A previsão é de que Léo exerça o mandato de deputado estadual por 90 dias. Os últimos 30 dias deverão ser exercidos pela segunda suplente do partido, a professora Zuleide (Psol), atual secretária de direitos humanos do Crato.

Léo Suricate conversou com O POVO ainda no gabinete do deputado Renato Roseno(Foto: Lorena Frota/O POVO)
Foto: Lorena Frota/O POVO Léo Suricate conversou com O POVO ainda no gabinete do deputado Renato Roseno

Com uma linguagem simples, bem-humorada e popular, o jovem ativista, produtor de conteúdo digital e um dos criadores do personagem Suricate Seboso recebeu 22.466 votos nas eleições de 2022 e ficou na suplência do Partido Socialismo e Liberdade (Psol).

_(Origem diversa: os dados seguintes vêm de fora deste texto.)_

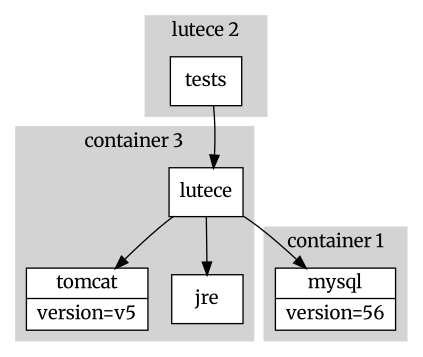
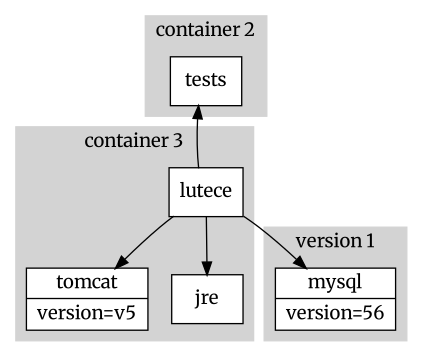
  digraph {
    fontname=Merriweather
    node [fillcolor=white fontname=Merriweather shape=record style=filled]
    edge [fontname=Merriweather]
    n1 [label=tests]
    n2 [label="{mysql|version=56}"]
    n3 [label=lutece]
    n4 [label="{tomcat|version=v5}"]
    n5 [label=jre]
    subgraph cluster_1 {
      color=lightgrey
-     label="lutece 2"
+     label="container 2"
      style=filled
      n1
    }
    subgraph cluster_2 {
      color=lightgrey
-     label="container 1"
+     label="version 1"
      style=filled
      n2
    }
    subgraph cluster_3 {
      color=lightgrey
      label="container 3"
      style=filled
      n3
      n4
      n5
    }
-   n1 -> n3
+   n3 -> n1
    n3 -> n2
    n3 -> n4
    n3 -> n5
  }
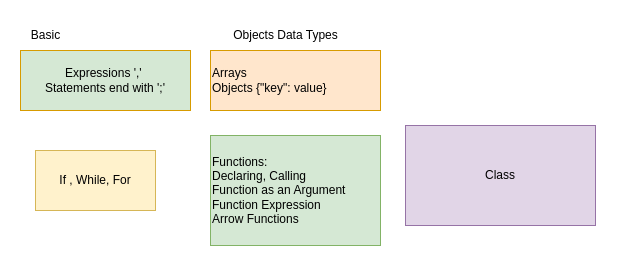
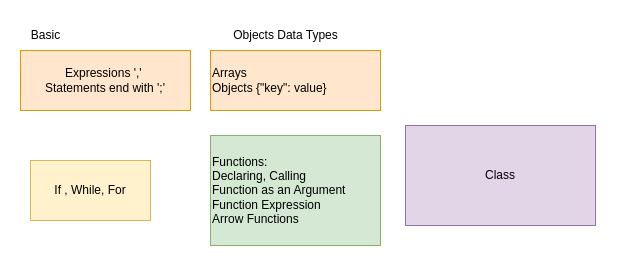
  <mxCell id="0" />
  <mxCell id="1" parent="0" />
  <mxCell id="2" value="" style="group" vertex="1" connectable="0" parent="1"><mxGeometry x="20" y="20" width="170" height="90" as="geometry" /></mxCell>
- <mxCell id="3" value="Expressions ','&amp;nbsp;&lt;br&gt;Statements end with ';'" style="rounded=0;whiteSpace=wrap;html=1;fillColor=#d5e8d4;strokeColor=#d79b00;" vertex="1" parent="2"><mxGeometry y="30" width="170" height="60" as="geometry" /></mxCell>
+ <mxCell id="3" value="Expressions ','&amp;nbsp;&lt;br&gt;Statements end with ';'" style="rounded=0;whiteSpace=wrap;html=1;fillColor=#ffe6cc;strokeColor=#d79b00;" vertex="1" parent="2"><mxGeometry y="30" width="170" height="60" as="geometry" /></mxCell>
  <mxCell id="4" value="Basic" style="text;html=1;align=center;verticalAlign=middle;resizable=0;points=[];autosize=1;strokeColor=none;fillColor=none;" vertex="1" parent="2"><mxGeometry width="50" height="30" as="geometry" /></mxCell>
  <mxCell id="5" value="" style="group" vertex="1" connectable="0" parent="1"><mxGeometry x="210" y="20" width="170" height="90" as="geometry" /></mxCell>
  <mxCell id="6" value="Arrays&lt;br&gt;Objects {&quot;key&quot;: value}" style="rounded=0;whiteSpace=wrap;html=1;align=left;fillColor=#ffe6cc;strokeColor=#d79b00;" vertex="1" parent="5"><mxGeometry y="30" width="170" height="60" as="geometry" /></mxCell>
  <mxCell id="7" value="Objects Data Types" style="text;html=1;align=center;verticalAlign=middle;resizable=0;points=[];autosize=1;strokeColor=none;fillColor=none;" vertex="1" parent="5"><mxGeometry width="150" height="30" as="geometry" /></mxCell>
- <mxCell id="8" value="If , While, For" style="rounded=0;whiteSpace=wrap;html=1;fillColor=#fff2cc;strokeColor=#d6b656;" vertex="1" parent="1"><mxGeometry x="35" y="150" width="120" height="60" as="geometry" /></mxCell>
+ <mxCell id="8" value="If , While, For" style="rounded=0;whiteSpace=wrap;html=1;fillColor=#fff2cc;strokeColor=#d6b656;" vertex="1" parent="1"><mxGeometry x="30" y="160" width="120" height="60" as="geometry" /></mxCell>
  <mxCell id="9" value="Functions:&lt;br&gt;Declaring, Calling&lt;br&gt;Function as an Argument&lt;br&gt;Function Expression&lt;br&gt;Arrow Functions&amp;nbsp;" style="rounded=0;whiteSpace=wrap;html=1;align=left;fillColor=#d5e8d4;strokeColor=#82b366;" vertex="1" parent="1"><mxGeometry x="210" y="135" width="170" height="110" as="geometry" /></mxCell>
  <mxCell id="10" value="Class" style="rounded=0;whiteSpace=wrap;html=1;fillColor=#e1d5e7;strokeColor=#9673a6;" vertex="1" parent="1"><mxGeometry x="405" y="125" width="190" height="100" as="geometry" /></mxCell>
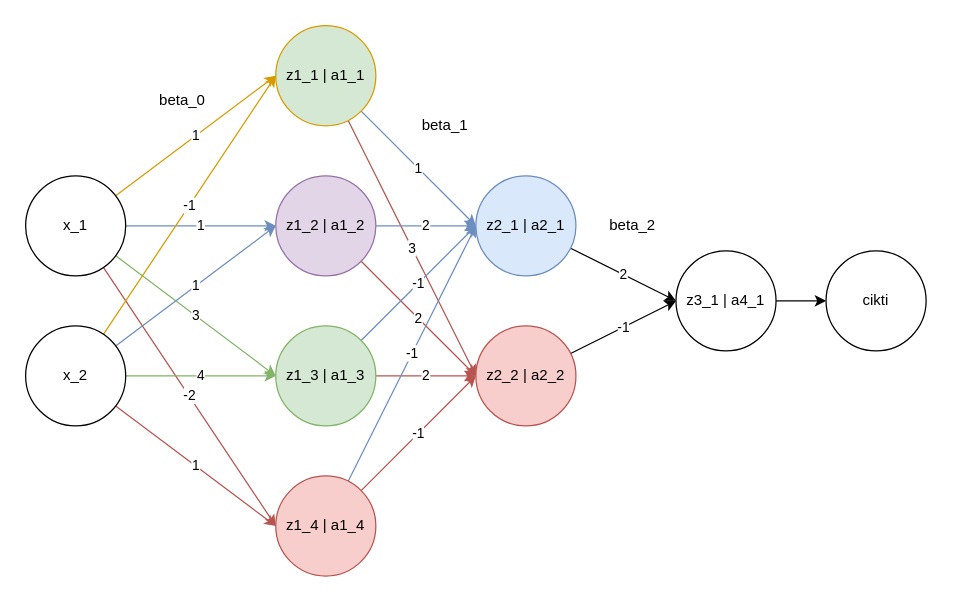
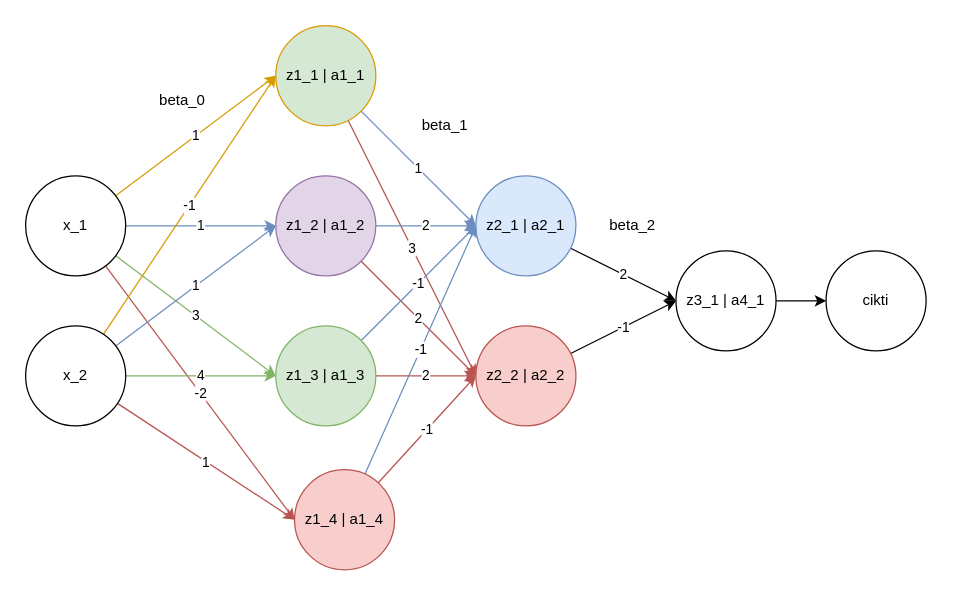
  <mxCell id="0" />
  <mxCell id="1" parent="0" />
  <mxCell id="2" value="1" style="edgeStyle=none;html=1;entryX=0;entryY=0.5;entryDx=0;entryDy=0;fillColor=#ffe6cc;strokeColor=#d79b00;" edge="1" parent="1" source="6" target="14"><mxGeometry relative="1" as="geometry" /></mxCell>
  <mxCell id="3" value="1" style="edgeStyle=none;html=1;entryX=0;entryY=0.5;entryDx=0;entryDy=0;fillColor=#dae8fc;strokeColor=#6c8ebf;" edge="1" parent="1" source="6" target="17"><mxGeometry relative="1" as="geometry" /></mxCell>
  <mxCell id="4" value="3" style="edgeStyle=none;html=1;entryX=0;entryY=0.5;entryDx=0;entryDy=0;fillColor=#d5e8d4;strokeColor=#82b366;" edge="1" parent="1" source="6" target="20"><mxGeometry relative="1" as="geometry" /></mxCell>
  <mxCell id="5" value="-2" style="edgeStyle=none;html=1;entryX=0;entryY=0.5;entryDx=0;entryDy=0;fillColor=#f8cecc;strokeColor=#b85450;" edge="1" parent="1" source="6" target="23"><mxGeometry relative="1" as="geometry" /></mxCell>
  <mxCell id="6" value="x_1" style="ellipse;whiteSpace=wrap;html=1;aspect=fixed;" vertex="1" parent="1"><mxGeometry x="20" y="140" width="80" height="80" as="geometry" /></mxCell>
  <mxCell id="7" value="-1" style="edgeStyle=none;html=1;entryX=0;entryY=0.5;entryDx=0;entryDy=0;fillColor=#ffe6cc;strokeColor=#d79b00;" edge="1" parent="1" source="11" target="14"><mxGeometry relative="1" as="geometry" /></mxCell>
  <mxCell id="8" value="1" style="edgeStyle=none;html=1;entryX=0;entryY=0.5;entryDx=0;entryDy=0;fillColor=#dae8fc;strokeColor=#6c8ebf;" edge="1" parent="1" source="11" target="17"><mxGeometry relative="1" as="geometry" /></mxCell>
  <mxCell id="9" value="4" style="edgeStyle=none;html=1;entryX=0;entryY=0.5;entryDx=0;entryDy=0;fillColor=#d5e8d4;strokeColor=#82b366;" edge="1" parent="1" source="11" target="20"><mxGeometry relative="1" as="geometry" /></mxCell>
  <mxCell id="10" value="1" style="edgeStyle=none;html=1;entryX=0;entryY=0.5;entryDx=0;entryDy=0;fillColor=#f8cecc;strokeColor=#b85450;" edge="1" parent="1" source="11" target="23"><mxGeometry relative="1" as="geometry" /></mxCell>
  <mxCell id="11" value="x_2" style="ellipse;whiteSpace=wrap;html=1;aspect=fixed;" vertex="1" parent="1"><mxGeometry x="20" y="260" width="80" height="80" as="geometry" /></mxCell>
  <mxCell id="12" value="1" style="edgeStyle=none;html=1;entryX=0;entryY=0.5;entryDx=0;entryDy=0;fillColor=#dae8fc;strokeColor=#6c8ebf;" edge="1" parent="1" source="14" target="25"><mxGeometry relative="1" as="geometry" /></mxCell>
  <mxCell id="13" value="3" style="edgeStyle=none;html=1;entryX=0;entryY=0.5;entryDx=0;entryDy=0;fillColor=#f8cecc;strokeColor=#b85450;" edge="1" parent="1" source="14" target="27"><mxGeometry relative="1" as="geometry" /></mxCell>
  <mxCell id="14" value="z1_1 | a1_1" style="ellipse;whiteSpace=wrap;html=1;aspect=fixed;fillColor=#d5e8d4;strokeColor=#d79b00;" vertex="1" parent="1"><mxGeometry x="220" y="20" width="80" height="80" as="geometry" /></mxCell>
  <mxCell id="15" value="2" style="edgeStyle=none;html=1;fillColor=#dae8fc;strokeColor=#6c8ebf;" edge="1" parent="1" source="17"><mxGeometry relative="1" as="geometry"><mxPoint x="380" y="180" as="targetPoint" /></mxGeometry></mxCell>
  <mxCell id="16" value="2" style="edgeStyle=none;html=1;entryX=0;entryY=0.5;entryDx=0;entryDy=0;fillColor=#f8cecc;strokeColor=#b85450;" edge="1" parent="1" source="17" target="27"><mxGeometry relative="1" as="geometry" /></mxCell>
  <mxCell id="17" value="z1_2 | a1_2" style="ellipse;whiteSpace=wrap;html=1;aspect=fixed;fillColor=#e1d5e7;strokeColor=#9673a6;" vertex="1" parent="1"><mxGeometry x="220" y="140" width="80" height="80" as="geometry" /></mxCell>
  <mxCell id="18" value="-1" style="edgeStyle=none;html=1;entryX=0;entryY=0.5;entryDx=0;entryDy=0;fillColor=#dae8fc;strokeColor=#6c8ebf;" edge="1" parent="1" source="20" target="25"><mxGeometry relative="1" as="geometry" /></mxCell>
  <mxCell id="19" value="2" style="edgeStyle=none;html=1;fillColor=#f8cecc;strokeColor=#b85450;" edge="1" parent="1" source="20" target="27"><mxGeometry relative="1" as="geometry" /></mxCell>
  <mxCell id="20" value="z1_3 | a1_3" style="ellipse;whiteSpace=wrap;html=1;aspect=fixed;fillColor=#d5e8d4;strokeColor=#82b366;" vertex="1" parent="1"><mxGeometry x="220" y="260" width="80" height="80" as="geometry" /></mxCell>
  <mxCell id="21" value="-1" style="edgeStyle=none;html=1;fillColor=#dae8fc;strokeColor=#6c8ebf;" edge="1" parent="1" source="23"><mxGeometry relative="1" as="geometry"><mxPoint x="380" y="180" as="targetPoint" /></mxGeometry></mxCell>
  <mxCell id="22" value="-1" style="edgeStyle=none;html=1;entryX=0;entryY=0.5;entryDx=0;entryDy=0;fillColor=#f8cecc;strokeColor=#b85450;" edge="1" parent="1" source="23" target="27"><mxGeometry relative="1" as="geometry" /></mxCell>
- <mxCell id="23" value="z1_4 | a1_4" style="ellipse;whiteSpace=wrap;html=1;aspect=fixed;fillColor=#f8cecc;strokeColor=#b85450;" vertex="1" parent="1"><mxGeometry x="220" y="380" width="80" height="80" as="geometry" /></mxCell>
+ <mxCell id="23" value="z1_4 | a1_4" style="ellipse;whiteSpace=wrap;html=1;aspect=fixed;fillColor=#f8cecc;strokeColor=#b85450;" vertex="1" parent="1"><mxGeometry x="235" y="375" width="80" height="80" as="geometry" /></mxCell>
  <mxCell id="24" value="2" style="edgeStyle=none;html=1;entryX=0;entryY=0.5;entryDx=0;entryDy=0;" edge="1" parent="1" source="25" target="29"><mxGeometry relative="1" as="geometry" /></mxCell>
  <mxCell id="25" value="z2_1 | a2_1" style="ellipse;whiteSpace=wrap;html=1;aspect=fixed;fillColor=#dae8fc;strokeColor=#6c8ebf;" vertex="1" parent="1"><mxGeometry x="380" y="140" width="80" height="80" as="geometry" /></mxCell>
  <mxCell id="26" value="-1" style="edgeStyle=none;html=1;entryX=0;entryY=0.5;entryDx=0;entryDy=0;" edge="1" parent="1" source="27" target="29"><mxGeometry relative="1" as="geometry" /></mxCell>
  <mxCell id="27" value="z2_2 | a2_2" style="ellipse;whiteSpace=wrap;html=1;aspect=fixed;fillColor=#f8cecc;strokeColor=#b85450;" vertex="1" parent="1"><mxGeometry x="380" y="260" width="80" height="80" as="geometry" /></mxCell>
  <mxCell id="28" style="edgeStyle=none;html=1;entryX=0;entryY=0.5;entryDx=0;entryDy=0;" edge="1" parent="1" source="29" target="30"><mxGeometry relative="1" as="geometry" /></mxCell>
  <mxCell id="29" value="z3_1 | a4_1" style="ellipse;whiteSpace=wrap;html=1;aspect=fixed;" vertex="1" parent="1"><mxGeometry x="540" y="200" width="80" height="80" as="geometry" /></mxCell>
  <mxCell id="30" value="cikti" style="ellipse;whiteSpace=wrap;html=1;aspect=fixed;" vertex="1" parent="1"><mxGeometry x="660" y="200" width="80" height="80" as="geometry" /></mxCell>
  <mxCell id="31" value="beta_0" style="text;html=1;align=center;verticalAlign=middle;resizable=0;points=[];autosize=1;strokeColor=none;fillColor=none;" vertex="1" parent="1"><mxGeometry x="120" y="70" width="50" height="20" as="geometry" /></mxCell>
  <mxCell id="32" value="beta_1" style="text;html=1;align=center;verticalAlign=middle;resizable=0;points=[];autosize=1;strokeColor=none;fillColor=none;" vertex="1" parent="1"><mxGeometry x="330" y="90" width="50" height="20" as="geometry" /></mxCell>
  <mxCell id="33" value="beta_2" style="text;html=1;align=center;verticalAlign=middle;resizable=0;points=[];autosize=1;strokeColor=none;fillColor=none;" vertex="1" parent="1"><mxGeometry x="480" y="170" width="50" height="20" as="geometry" /></mxCell>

No mesmo ano, Léo Suricate, que tem um vasto repertório social e trajetória de luta por habitação, foi convidado a integrar a equipe de transição do governo Lula (PT) e compôs o Grupo de Trabalho (GT) da área de Cidades.

“Cada pessoa trazia um resumão de coisas pra debater, problemas. Tava todo mundo pronto para reconstruir o País mesmo. Foram várias pautas, desde as ciclofaixas às moradias. E eu levei minhas experiências daqui sobre conjuntos habitacionais”, narrou às Páginas Azuis do O POVO em 2023.

Léo Suricate é artista, diretor, criador de conteúdo e ativista cearense(Foto: FCO FONTENELE)
Foto: FCO FONTENELE Léo Suricate é artista, diretor, criador de conteúdo e ativista cearense

Mas a política entrou na vida desse jovem muito antes de assumir a responsabilidade de legislar. Foi de forma orgânica, como uma extensão da luta pelos direitos básicos.

“A questão da política sempre esteve atrelada à questão de ter uma vida melhor, com mais dignidade, à questão da sobrevivência. A gente que veio desse lugar, sabe que é necessário lutar para estar vivo. Não é comum você ver essa origem em quem está ocupando cadeiras dentro da casa legislativa”, conta.

Morador do residencial José Euclides, no bairro Jangurussu, Léo se considera um sobrevivente.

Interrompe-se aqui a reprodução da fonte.